Lucas salió y Virginia se plantó en medio de la sala.
—Pero bueno. ¿Qué le pasa a éste? ¿No era una mosquita muerta? ¿Qué le ha pasado?
—Se le ha subido el cargo a la cabeza —dijo Solana—. Eso es lo que le ha pasado a ese gilipollas.
—Y eso que solamente es jefe de grupo interino —matizó Loren—. Hay gente a la que le ponen una gorra y se cree Dios. Vaya mierda. Creo que voy a echar de menos al gitano.
—Qué manía le ha entrado con las diligencias —matizó Virginia—. ¿Era así antes?
—Era el pelota del gitano —insistió Solana—. Siempre con su trajecito, sus buenos modales. Pijo de mierda.
—Van a tener que traer a más gente —remachó Virginia—. Si no, lo tenemos jodido.
—Está asustado —dijo de pronto Pacheco—. No le llega la camisa al cuerpo. Por eso se pone como se pone. Es por eso. Tiene mucho miedo.
—¿Miedo de qué? —preguntó Loren—. ¿De qué tiene miedo?
Pacheco se encogió de hombros.
—Está asustado —insistió—. Muy asustado.
Solana metió una hoja de papel en la máquina de escribir y la ajustó.
—Nos pasamos más tiempo escribiendo que en la calle. Me cago en la mar.
Flores asomó la cabeza al cuartillo pequeño, situado en el recodo de la escalera. Habían puesto dos mesas, una de ellas con un radiotransmisor, dos sillas y un perchero. Ése era el lugar donde se asentaba el nuevo Grupo de Noche de la comisaría de Centro. Un policía atendía la radio.
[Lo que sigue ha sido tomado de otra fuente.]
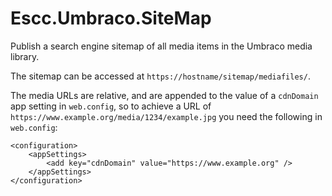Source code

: # Escc.Umbraco.SiteMap

Publish a search engine sitemap of all media items in the Umbraco media library.

The sitemap can be accessed at `https://hostname/sitemap/mediafiles/`. 

The media URLs are relative, and are appended to the value of a `cdnDomain` app setting in `web.config`, so to achieve a URL of `https://www.example.org/media/1234/example.jpg` you need the following in `web.config`:

	<configuration>
		<appSettings>
			<add key="cdnDomain" value="https://www.example.org" />
		</appSettings>
	</configuration>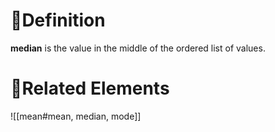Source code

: # 📝Definition
**median** is the value in the middle of the ordered list of values.
# 🧬Related Elements
![[mean#mean, median, mode]]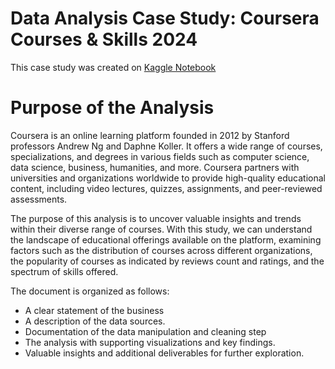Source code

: # Data Analysis Case Study: Coursera Courses & Skills 2024

This case study was created on [Kaggle Notebook](https://www.kaggle.com/code/murilozangari/coursera-courses-skills-2024/notebook) 

# Purpose of the Analysis 

Coursera is an online learning platform founded in 2012 by Stanford professors Andrew Ng and Daphne Koller. It offers a wide range of courses, specializations, and degrees in various fields such as computer science, data science, business, humanities, and more. Coursera partners with universities and organizations worldwide to provide high-quality educational content, including video lectures, quizzes, assignments, and peer-reviewed assessments.

The purpose of this analysis is to uncover valuable insights and trends within their diverse range of courses. With this study, we can understand the landscape of educational offerings available on the platform, examining factors such as the distribution of courses across different organizations, the popularity of courses as indicated by reviews count and ratings, and the spectrum of skills offered. 

The document is organized as follows:

* A clear statement of the business
* A description of the data sources.
* Documentation of the data manipulation and cleaning step
* The analysis with supporting visualizations and key findings.
* Valuable insights and additional deliverables for further exploration.
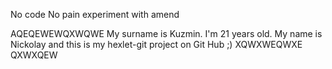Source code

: No code No pain
experiment with amend

AQEQEWEWQXWQWE
My surname is Kuzmin. I'm 21 years old.
My name is Nickolay and this is my hexlet-git project on Git Hub ;)
XQWXWEQWXE
QXWXQEW
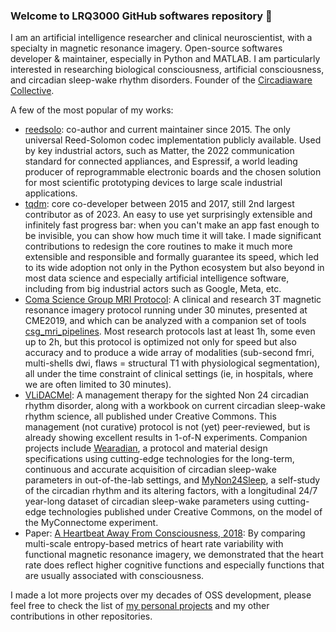 ### Welcome to LRQ3000 GitHub softwares repository 👋

I am an artificial intelligence researcher and clinical neuroscientist, with a specialty in magnetic resonance imagery. Open-source softwares developer & maintainer, especially in Python and MATLAB. I am particularly interested in researching biological consciousness, artificial consciousness, and circadian sleep-wake rhythm disorders. Founder of the [Circadiaware Collective](https://github.com/circadiaware).

A few of the most popular of my works:
* [reedsolo](https://github.com/tomerfiliba-org/reedsolomon): co-author and current maintainer since 2015. The only universal Reed-Solomon codec implementation publicly available. Used by key industrial actors, such as Matter, the 2022 communication standard for connected appliances, and Espressif, a world leading producer of reprogrammable electronic boards and the chosen solution for most scientific prototyping devices to large scale industrial applications.
* [tqdm](https://github.com/tqdm/tqdm): core co-developer between 2015 and 2017, still 2nd largest contributor as of 2023. An easy to use yet surprisingly extensible and infinitely fast progress bar: when you can't make an app fast enough to be invisible, you can show how much time it will take. I made significant contributions to redesign the core routines to make it much more extensible and responsible and formally guarantee its speed, which led to its wide adoption not only in the Python ecosystem but also beyond in most data science and especially artificial intelligence software, including from big industrial actors such as Google, Meta, etc.
* [Coma Science Group MRI Protocol](https://github.com/lrq3000/mri_protocol): A clinical and research 3T magnetic resonance imagery protocol running under 30 minutes, presented at CME2019, and which can be analyzed with a companion set of tools [csg_mri_pipelines](https://github.com/lrq3000/csg_mri_pipelines). Most research protocols last at least 1h, some even up to 2h, but this protocol is optimized not only for speed but also accuracy and to produce a wide array of modalities (sub-second fmri, multi-shells dwi, flaws = structural T1 with physiological segmentation), all under the time constraint of clinical settings (ie, in hospitals, where we are often limited to 30 minutes).
* [VLiDACMel](https://circadiaware.github.io/VLiDACMel-entrainment-therapy-non24/SleepNon24VLiDACMel.html): A management therapy for the sighted Non 24 circadian rhythm disorder, along with a workbook on current circadian sleep-wake rhythm science, all published under Creative Commons. This management (not curative) protocol is not (yet) peer-reviewed, but is already showing excellent results in 1-of-N experiments. Companion projects include [Wearadian](https://github.com/Circadiaware/wearadian), a protocol and material design specifications using cutting-edge technologies for the long-term, continuous and accurate acquisition of circadian sleep-wake parameters in out-of-the-lab settings, and [MyNon24Sleep](https://figshare.com/projects/MyNon24_-_A_self-study_of_the_circadian_rhythm_and_its_altering_factors/101804), a self-study of the circadian rhythm and its altering factors, with a longitudinal 24/7 year-long dataset of circadian sleep-wake parameters using cutting-edge technologies published under Creative Commons, on the model of the MyConnectome experiment.
* Paper: [A Heartbeat Away From Consciousness, 2018](https://pubmed.ncbi.nlm.nih.gov/30258400/): By comparing multi-scale entropy-based metrics of heart rate variability with functional magnetic resonance imagery, we demonstrated that the heart rate does reflect higher cognitive functions and especially functions that are usually associated with consciousness.

I made a lot more projects over my decades of OSS development, please feel free to check the list of [my personal projects](https://github.com/lrq3000?tab=repositories) and my other contributions in other repositories.

<!--
**lrq3000/lrq3000** is a ✨ _special_ ✨ repository because its `README.md` (this file) appears on your GitHub profile.

Here are some ideas to get you started:

- 🔭 I’m currently working on ...
- 🌱 I’m currently learning ...
- 👯 I’m looking to collaborate on ...
- 🤔 I’m looking for help with ...
- 💬 Ask me about ...
- 📫 How to reach me: ...
- 😄 Pronouns: ...
- ⚡ Fun fact: ...
-->
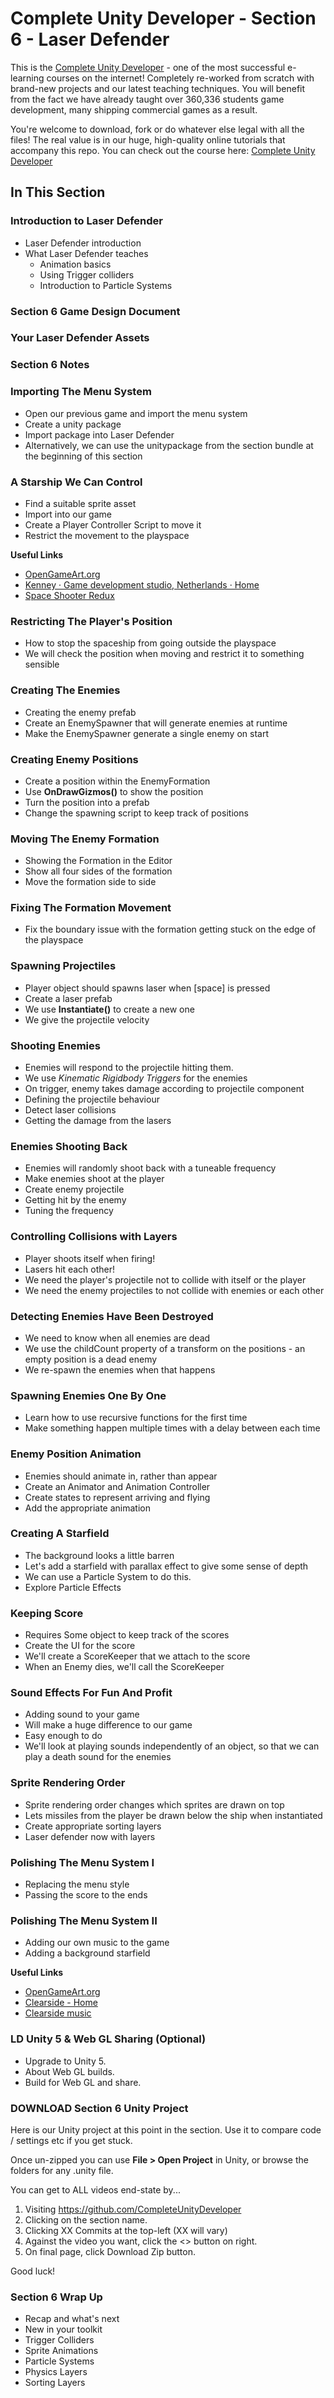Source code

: # Complete Unity Developer - Section 6 - Laser Defender

This is the [Complete Unity Developer](http://gdev.tv/cudgithub) - one of the most successful e-learning courses on the internet! Completely re-worked from scratch with brand-new projects and our latest teaching techniques. You will benefit from the fact we have already taught over 360,336 students game development, many shipping commercial games as a result.

You're welcome to download, fork or do whatever else legal with all the files! The real value is in our huge, high-quality online tutorials that accompany this repo. You can check out the course here: [Complete Unity Developer](http://gdev.tv/cudgithub)

## In This Section
### Introduction to Laser Defender ###

+ Laser Defender introduction
+ What Laser Defender teaches 
    + Animation basics
    + Using Trigger colliders
    + Introduction to Particle Systems

### Section 6 Game Design Document ###



### Your Laser Defender Assets ###



### Section 6 Notes ###



### Importing The Menu System ###

+ Open our previous game and import the menu system
+ Create a unity package
+ Import package into Laser Defender
+ Alternatively, we can use the unitypackage from the section bundle at the beginning of this section

### A Starship We Can Control ###

+ Find a suitable sprite asset
+ Import into our game
+ Create a Player Controller Script to move it
+ Restrict the movement to the playspace

**Useful Links**  
+ [OpenGameArt.org](OpenGameArt.org)
+ [Kenney · Game development studio, Netherlands · Home](http://kenney.nl/)
+ [Space Shooter Redux](http://kenney.nl/assets/space-shooter-redux)

### Restricting The Player's Position ###

+ How to stop the spaceship from going outside the playspace
+ We will check the position when moving and restrict it to something sensible

### Creating The Enemies ###

+ Creating the enemy prefab
+ Create an EnemySpawner that will generate enemies at runtime
+ Make the EnemySpawner generate a single enemy on start

### Creating Enemy Positions ###

+ Create a position within the EnemyFormation
+ Use **OnDrawGizmos()** to show the position
+ Turn the position into a prefab
+ Change the spawning script to keep track of positions

### Moving The Enemy Formation ###

+ Showing the Formation in the Editor
+ Show all four sides of the formation
+ Move the formation side to side

### Fixing The Formation Movement ###

+ Fix the boundary issue with the formation getting stuck on the edge of the playspace

### Spawning Projectiles ###

+ Player object should spawns laser when [space] is pressed
+ Create a laser prefab
+ We use **Instantiate()** to create a new one
+ We give the projectile velocity

### Shooting Enemies ###

+ Enemies will respond to the projectile hitting them.
+ We use _Kinematic Rigidbody Triggers_ for the enemies
+ On trigger, enemy takes damage according to projectile component
+ Defining the projectile behaviour
+ Detect laser collisions
+ Getting the damage from the lasers

### Enemies Shooting Back ###

+ Enemies will randomly shoot back with a tuneable frequency
+ Make enemies shoot at the player
+ Create enemy projectile
+ Getting hit by the enemy
+ Tuning the frequency

### Controlling Collisions with Layers ###

+ Player shoots itself when firing!
+ Lasers hit each other!
+ We need the player's projectile not to collide with itself or the player
+ We need the enemy projectiles to not collide with enemies or each other

### Detecting Enemies Have Been Destroyed ###

+ We need to know when all enemies are dead
+ We use the childCount property of a transform on the positions - an empty position is a dead enemy
+ We re-spawn the enemies when that happens

### Spawning Enemies One By One ###

+ Learn how to use recursive functions for the first time
+ Make something happen multiple times with a delay between each time

### Enemy Position Animation ###

+ Enemies should animate in, rather than appear
+ Create an Animator and Animation Controller
+ Create states to represent arriving and flying
+ Add the appropriate animation

### Creating A Starfield ###

+ The background looks a little barren
+ Let's add a starfield with parallax effect to give some sense of depth
+ We can use a Particle System to do this.
+ Explore Particle Effects

### Keeping Score ###

+ Requires Some object to keep track of the scores
+ Create the UI for the score
+ We'll create a ScoreKeeper that we attach to the score
+ When an Enemy dies, we'll call the ScoreKeeper

### Sound Effects For Fun And Profit ###

+ Adding sound to your game
+ Will make a huge difference to our game
+ Easy enough to do
+ We'll look at playing sounds independently of an object, so that we can play a death sound for the enemies

### Sprite Rendering Order ###

+ Sprite rendering order changes which sprites are drawn on top
+ Lets missiles from the player be drawn below the ship when instantiated
+ Create appropriate sorting layers
+ Laser defender now with layers

### Polishing The Menu System I ###

+ Replacing the menu style
+ Passing the score to the ends

### Polishing The Menu System II ###

+ Adding our own music to the game
+ Adding a background starfield

**Useful Links**  
+ [OpenGameArt.org](OpenGameArt.org)
+ [Clearside - Home](http://www.clearsidemusic.com/)
+ [Clearside music](http://opengameart.org/users/clearside)

### LD Unity 5 & Web GL Sharing (Optional) ###

+ Upgrade to Unity 5.
+ About Web GL builds.
+ Build for Web GL and share.

### DOWNLOAD Section 6 Unity Project ###

Here is our Unity project at this point in the section. Use it to compare code
/ settings etc if you get stuck. 

Once un-zipped you can use **File > Open Project** in Unity, or browse the folders for any .unity file.

You can get to ALL videos end-state by...

1. Visiting https://github.com/CompleteUnityDeveloper
2. Clicking on the section name.
3. Clicking XX Commits at the top-left (XX will vary)
4. Against the video you want, click the <> button on right.
5. On final page, click Download Zip button.

Good luck!

### Section 6 Wrap Up ###

+ Recap and what's next
+ New in your toolkit
+ Trigger Colliders
+ Sprite Animations
+ Particle Systems
+ Physics Layers
+ Sorting Layers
—… sí, entiendo… La banda del chándal, lo pasaré al grupo… No, no tenemos ningún coche, pero lo pasaré al grupo. Sí, afirmativo.
Cerró la radio y se dirigió a Flores.
—La banda del chándal —dijo.
—¿Banda del chándal? —Flores sonrió, apoyado en la puerta—. ¿Qué es eso?
—Cuatro tíos con chándal que entran en restaurantes y asaltan a los que están allí. Desvalijan la caja, todo. Y luego se piran corriendo sin despertar sospechas. Son muy listos.
—¿Por dónde actúan? —preguntó Flores.
El policía se encogió de hombros.
—Por aquí y por allí. Llevan capuchas en el chándal, ya sabes. —Hizo el gesto de subirse una capucha—. Se las ponen y nadie sabe decir una palabra de sus caras. Es curioso.
—Cuatro, ¿eh? —dijo Flores.
—Cuatro —contestó el policía—. Van a enviar por el telefax lo que se sabe de ellos. Parece que pueden estar por aquí, por el distrito Centro. Vamos a ver si los pescamos.
—Grupo de Noche, ¿no?
—Sí… ¿No quieres ver el telefax? Ahora nos lo enviarán.
Flores se retiró de la puerta. —No —dijo—. Muchas gracias.
Ascendió las escaleras hacia el Grupo de Incidencias. Tenía que hacer todavía otras cuarenta llamadas. Una por cada uno de los detenidos que faltaban.